The book’s first chapter, “Huey and Bobby,” charts the roots of the Black Panther Party in the personal histories of its founders — Huey Newton and Bobby Seale, who met in 1962 as students at Merritt College — a public community college in Oakland, California. They encountered each other at a rally at the college “opposing the U.S. blockade of Cuba,” the authors note on page 21. 

In 1958, the United States basically declared that it would not sale weapons to Cuba while the country was under the regime of the dictator Fulgencio Batista. After Batista was overthrown by Fidel Castro in 1959, the U.S. declared it would no longer ship most exports to Cuba, which under Castro had transferred American-owned oil refineries to Cuban ownership (a process called nationalization).

Huey and Bobby joined the Afro-American Association, a black student group at the college. While members of the group, the young men were introduced to authors like W.E.B. DuBois, James Baldwin, Booker T. Washington and Ralph Ellison. They also seriously engaged with the Black Nationalist ideas of Malcolm X, whose assassination on Feb. 21, 1965 enraged Bobby.

Like Malcolm and Fidel, Huey and Bobby were in favor of black and brown people being economically self-sufficient and no longer dependent on U.S. imperialism for material survival.

Contrast the Northern, working-class, relatively impoverished upbringings of activists like Bobby, Newton and Malcolm with the Southern, middle-class and relatively comfortable upbringings of activists like Martin.

The difference between Malcolm’s ballot-or-the-bullet political rhetoric (see page 27) and Martin’s political rhetoric of Gandhian nonviolence boils down, in many respects, to economics. Malcom, a reformed hustler, speaks the lingo of the Northern ghettos. Martin doesn’t.

Another important difference between Civil Rights leaders like Malcolm and Black Power leaders like Bobby and Huey is that the latter opposed the Vietnam War and other acts of U.S. imperialism from the very beginning of their activist careers, and anti-imperialism formed the foundation of their political philosophy. Martin would eventually oppose the war, but only later in his evolution as a political and economic radical.

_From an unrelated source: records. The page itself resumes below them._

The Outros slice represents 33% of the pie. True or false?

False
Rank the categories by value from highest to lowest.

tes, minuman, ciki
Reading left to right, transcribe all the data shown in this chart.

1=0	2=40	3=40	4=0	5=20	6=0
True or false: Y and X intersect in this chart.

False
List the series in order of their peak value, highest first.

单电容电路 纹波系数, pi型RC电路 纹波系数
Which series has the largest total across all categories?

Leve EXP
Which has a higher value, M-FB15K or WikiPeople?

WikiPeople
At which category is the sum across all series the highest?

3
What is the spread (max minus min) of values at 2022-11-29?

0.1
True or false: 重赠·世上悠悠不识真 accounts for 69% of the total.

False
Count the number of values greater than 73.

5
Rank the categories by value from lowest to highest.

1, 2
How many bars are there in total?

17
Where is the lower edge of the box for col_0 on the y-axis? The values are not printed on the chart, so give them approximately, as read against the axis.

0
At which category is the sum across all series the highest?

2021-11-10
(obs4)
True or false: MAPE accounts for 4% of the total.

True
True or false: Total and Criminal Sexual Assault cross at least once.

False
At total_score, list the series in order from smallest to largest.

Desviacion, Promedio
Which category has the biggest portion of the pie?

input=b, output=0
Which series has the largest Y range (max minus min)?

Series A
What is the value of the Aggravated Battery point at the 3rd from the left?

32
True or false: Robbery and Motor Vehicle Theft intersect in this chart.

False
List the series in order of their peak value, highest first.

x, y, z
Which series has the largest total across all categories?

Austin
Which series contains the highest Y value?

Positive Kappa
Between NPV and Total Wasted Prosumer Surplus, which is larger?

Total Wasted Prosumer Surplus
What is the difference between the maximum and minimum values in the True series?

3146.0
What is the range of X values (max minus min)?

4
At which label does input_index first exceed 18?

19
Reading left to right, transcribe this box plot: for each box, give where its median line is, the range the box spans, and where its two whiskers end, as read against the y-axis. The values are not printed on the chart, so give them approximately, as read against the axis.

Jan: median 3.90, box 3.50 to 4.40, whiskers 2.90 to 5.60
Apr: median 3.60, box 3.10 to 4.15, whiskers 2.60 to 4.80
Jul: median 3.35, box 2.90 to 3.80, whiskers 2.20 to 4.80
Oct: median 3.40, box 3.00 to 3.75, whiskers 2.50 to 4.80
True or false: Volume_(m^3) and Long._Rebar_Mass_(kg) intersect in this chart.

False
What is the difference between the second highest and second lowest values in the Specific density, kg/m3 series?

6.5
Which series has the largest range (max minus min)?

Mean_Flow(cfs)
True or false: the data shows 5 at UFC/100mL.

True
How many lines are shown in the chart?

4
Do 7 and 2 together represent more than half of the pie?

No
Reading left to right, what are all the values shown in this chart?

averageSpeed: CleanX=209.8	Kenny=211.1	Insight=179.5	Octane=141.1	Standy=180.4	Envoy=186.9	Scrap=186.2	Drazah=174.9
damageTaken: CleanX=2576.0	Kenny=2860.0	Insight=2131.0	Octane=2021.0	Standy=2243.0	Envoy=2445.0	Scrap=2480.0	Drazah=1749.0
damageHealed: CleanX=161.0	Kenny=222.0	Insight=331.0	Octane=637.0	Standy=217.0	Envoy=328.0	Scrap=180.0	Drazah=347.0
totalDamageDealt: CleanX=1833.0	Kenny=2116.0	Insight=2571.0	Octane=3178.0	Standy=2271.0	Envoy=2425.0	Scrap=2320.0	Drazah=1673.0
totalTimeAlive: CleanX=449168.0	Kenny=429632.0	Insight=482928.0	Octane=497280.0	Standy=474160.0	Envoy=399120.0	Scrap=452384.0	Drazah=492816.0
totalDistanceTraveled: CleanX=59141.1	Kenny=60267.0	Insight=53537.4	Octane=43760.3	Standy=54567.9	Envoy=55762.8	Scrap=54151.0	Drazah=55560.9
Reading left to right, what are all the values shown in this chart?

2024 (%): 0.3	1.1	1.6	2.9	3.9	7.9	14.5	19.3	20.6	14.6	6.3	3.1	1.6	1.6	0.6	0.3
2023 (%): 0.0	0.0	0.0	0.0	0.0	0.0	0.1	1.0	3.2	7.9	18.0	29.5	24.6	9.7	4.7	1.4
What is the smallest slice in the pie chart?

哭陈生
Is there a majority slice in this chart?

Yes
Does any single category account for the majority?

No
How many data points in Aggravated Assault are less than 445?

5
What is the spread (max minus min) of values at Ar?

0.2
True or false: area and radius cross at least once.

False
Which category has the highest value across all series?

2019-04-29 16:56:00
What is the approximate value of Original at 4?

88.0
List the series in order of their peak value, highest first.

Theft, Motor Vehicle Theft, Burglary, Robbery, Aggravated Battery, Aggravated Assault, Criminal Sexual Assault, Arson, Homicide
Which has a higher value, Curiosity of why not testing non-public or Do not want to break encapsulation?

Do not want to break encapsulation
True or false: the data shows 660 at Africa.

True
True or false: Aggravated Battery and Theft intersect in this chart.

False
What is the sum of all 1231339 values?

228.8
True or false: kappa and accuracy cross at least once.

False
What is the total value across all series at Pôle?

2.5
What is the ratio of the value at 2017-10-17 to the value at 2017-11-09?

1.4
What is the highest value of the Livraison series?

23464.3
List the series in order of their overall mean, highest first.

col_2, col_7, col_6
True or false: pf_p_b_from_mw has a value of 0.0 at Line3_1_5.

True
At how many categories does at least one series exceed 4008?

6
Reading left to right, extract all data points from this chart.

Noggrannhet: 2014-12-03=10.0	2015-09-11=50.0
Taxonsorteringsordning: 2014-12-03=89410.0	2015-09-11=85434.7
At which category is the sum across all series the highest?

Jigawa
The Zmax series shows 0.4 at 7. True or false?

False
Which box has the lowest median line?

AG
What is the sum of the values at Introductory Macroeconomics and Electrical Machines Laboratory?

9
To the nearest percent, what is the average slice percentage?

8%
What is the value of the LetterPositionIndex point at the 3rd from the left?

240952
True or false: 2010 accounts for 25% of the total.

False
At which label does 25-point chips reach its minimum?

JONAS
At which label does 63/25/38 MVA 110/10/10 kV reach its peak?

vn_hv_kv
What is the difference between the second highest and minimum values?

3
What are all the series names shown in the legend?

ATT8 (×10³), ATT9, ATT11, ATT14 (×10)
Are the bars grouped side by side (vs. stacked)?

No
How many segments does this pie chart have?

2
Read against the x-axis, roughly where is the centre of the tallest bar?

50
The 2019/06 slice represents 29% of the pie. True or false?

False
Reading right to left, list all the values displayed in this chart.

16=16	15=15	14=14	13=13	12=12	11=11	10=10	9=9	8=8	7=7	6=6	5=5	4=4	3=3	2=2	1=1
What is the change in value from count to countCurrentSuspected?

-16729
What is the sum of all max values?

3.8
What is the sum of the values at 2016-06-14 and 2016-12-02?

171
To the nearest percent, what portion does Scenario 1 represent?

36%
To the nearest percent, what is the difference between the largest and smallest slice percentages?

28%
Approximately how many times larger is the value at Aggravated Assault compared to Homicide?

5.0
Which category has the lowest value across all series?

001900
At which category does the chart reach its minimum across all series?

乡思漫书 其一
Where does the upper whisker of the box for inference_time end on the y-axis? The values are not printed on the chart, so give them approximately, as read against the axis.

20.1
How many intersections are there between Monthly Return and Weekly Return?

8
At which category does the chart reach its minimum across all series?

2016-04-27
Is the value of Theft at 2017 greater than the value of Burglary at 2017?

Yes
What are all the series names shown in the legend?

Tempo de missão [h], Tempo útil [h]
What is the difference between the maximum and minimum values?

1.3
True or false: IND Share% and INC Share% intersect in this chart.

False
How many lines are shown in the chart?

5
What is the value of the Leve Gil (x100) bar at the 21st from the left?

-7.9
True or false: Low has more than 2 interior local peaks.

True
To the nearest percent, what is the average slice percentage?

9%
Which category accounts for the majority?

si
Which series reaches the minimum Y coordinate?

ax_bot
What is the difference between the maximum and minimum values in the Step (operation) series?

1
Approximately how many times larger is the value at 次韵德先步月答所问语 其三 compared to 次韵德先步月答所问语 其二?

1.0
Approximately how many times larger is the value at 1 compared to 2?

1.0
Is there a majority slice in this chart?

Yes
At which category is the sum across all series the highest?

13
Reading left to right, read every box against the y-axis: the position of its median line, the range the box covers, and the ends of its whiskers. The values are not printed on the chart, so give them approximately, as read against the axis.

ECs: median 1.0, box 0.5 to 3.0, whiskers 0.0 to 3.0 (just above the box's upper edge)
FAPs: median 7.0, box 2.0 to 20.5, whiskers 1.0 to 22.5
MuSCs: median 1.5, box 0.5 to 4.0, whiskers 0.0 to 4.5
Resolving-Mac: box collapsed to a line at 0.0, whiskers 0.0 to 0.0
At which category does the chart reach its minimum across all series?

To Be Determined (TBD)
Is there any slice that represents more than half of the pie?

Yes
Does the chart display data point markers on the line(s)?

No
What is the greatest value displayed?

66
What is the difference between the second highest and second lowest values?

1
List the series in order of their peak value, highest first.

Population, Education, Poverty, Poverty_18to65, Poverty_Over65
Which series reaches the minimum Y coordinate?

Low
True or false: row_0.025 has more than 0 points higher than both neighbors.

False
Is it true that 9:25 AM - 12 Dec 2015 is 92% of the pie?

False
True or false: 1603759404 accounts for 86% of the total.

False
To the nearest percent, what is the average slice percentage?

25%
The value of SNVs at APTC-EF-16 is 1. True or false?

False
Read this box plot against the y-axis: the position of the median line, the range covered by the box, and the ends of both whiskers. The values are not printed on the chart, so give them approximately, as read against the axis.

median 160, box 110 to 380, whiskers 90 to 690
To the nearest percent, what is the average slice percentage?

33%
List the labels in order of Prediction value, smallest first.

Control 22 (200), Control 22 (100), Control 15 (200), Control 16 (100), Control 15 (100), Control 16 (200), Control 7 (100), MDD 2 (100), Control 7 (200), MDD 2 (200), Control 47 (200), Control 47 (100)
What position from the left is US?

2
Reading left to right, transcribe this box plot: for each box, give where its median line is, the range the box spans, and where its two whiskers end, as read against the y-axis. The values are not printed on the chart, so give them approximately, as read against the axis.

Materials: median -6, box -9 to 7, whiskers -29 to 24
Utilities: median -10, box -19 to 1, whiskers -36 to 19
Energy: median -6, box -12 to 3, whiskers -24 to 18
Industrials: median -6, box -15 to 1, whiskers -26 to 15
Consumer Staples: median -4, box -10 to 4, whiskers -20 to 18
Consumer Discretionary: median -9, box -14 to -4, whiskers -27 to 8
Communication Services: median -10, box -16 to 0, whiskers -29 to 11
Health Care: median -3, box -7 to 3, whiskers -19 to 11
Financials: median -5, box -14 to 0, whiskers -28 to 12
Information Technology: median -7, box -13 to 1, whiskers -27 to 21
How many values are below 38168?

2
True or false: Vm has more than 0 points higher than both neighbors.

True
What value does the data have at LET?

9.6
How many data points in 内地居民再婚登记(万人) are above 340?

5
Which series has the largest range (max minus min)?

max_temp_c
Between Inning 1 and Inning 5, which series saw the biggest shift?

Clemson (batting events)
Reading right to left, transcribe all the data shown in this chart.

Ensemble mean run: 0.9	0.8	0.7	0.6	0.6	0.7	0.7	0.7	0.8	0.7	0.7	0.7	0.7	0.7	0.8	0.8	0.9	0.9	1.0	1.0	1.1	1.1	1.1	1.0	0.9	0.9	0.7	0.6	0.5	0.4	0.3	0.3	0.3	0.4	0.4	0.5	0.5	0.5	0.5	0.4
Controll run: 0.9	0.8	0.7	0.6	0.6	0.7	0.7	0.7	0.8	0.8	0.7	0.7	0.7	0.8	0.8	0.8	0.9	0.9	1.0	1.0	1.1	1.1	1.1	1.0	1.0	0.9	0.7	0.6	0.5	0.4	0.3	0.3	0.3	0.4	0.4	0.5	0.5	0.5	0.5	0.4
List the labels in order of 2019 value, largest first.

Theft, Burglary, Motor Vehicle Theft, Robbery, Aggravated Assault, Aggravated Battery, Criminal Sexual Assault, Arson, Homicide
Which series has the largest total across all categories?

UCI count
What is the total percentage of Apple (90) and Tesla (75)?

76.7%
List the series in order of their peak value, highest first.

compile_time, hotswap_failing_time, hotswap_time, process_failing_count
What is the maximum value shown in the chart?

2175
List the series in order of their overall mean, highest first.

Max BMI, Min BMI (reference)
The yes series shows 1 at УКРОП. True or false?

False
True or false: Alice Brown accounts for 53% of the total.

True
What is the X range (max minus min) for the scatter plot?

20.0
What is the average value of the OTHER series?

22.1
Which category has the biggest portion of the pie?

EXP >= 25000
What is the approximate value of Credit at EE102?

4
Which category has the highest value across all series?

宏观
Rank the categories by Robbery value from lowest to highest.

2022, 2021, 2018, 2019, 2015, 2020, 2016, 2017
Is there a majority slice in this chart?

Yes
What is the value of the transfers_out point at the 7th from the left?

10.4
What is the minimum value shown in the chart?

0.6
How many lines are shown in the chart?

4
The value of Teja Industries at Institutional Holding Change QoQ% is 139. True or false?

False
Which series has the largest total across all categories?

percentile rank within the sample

The Panthers also very swiftly identified that the Cold War had less to do with the United States spreading democracy across the world than with the United States attempting to establish economic and military dominance over Third World people, who were predominantly black and brown (hence the rally against the blockade of Cuba at Merritt College). Southern Civil Rights leaders were not as vocal in their opposition (if they were opposed at all) to the Vietnam War, in particular, and U.S. imperialism, in general. 

Guiding questions

Explain how the Black Panther Party logo symbolizes the party’s philosophy?

After wracking his brain, what solution does Huey Newton finally hit upon for organizing “the brothers on the block”?

Who are some of the key people responsible for helping the Panthers develop their “language of the gun”?

Further Reading

Huey P. Newton, Revolutionary Suicide (New York: Writers and Readers, 1995)

David Hilliard and Lewis Cole, This Side of Glory: The Autobiography of David Hilliard and the Story of the Black Panthers (New York: Little, Brown, 1993)

Bobby Seale, Seize the Time: The Story of the Black Panther Party and Huey P. Newton (1971; reprinted Baltimore: Black Classic Press, 1990).

Penny Von Eschen, Race against Empire: Black Americans and Anticolonialism 1937-1957 (Ithaca, NY: Cornell University Press, 1997).

Robert F. Williams, Negroes with Guns (New York: Marzani & Munsell, 1962).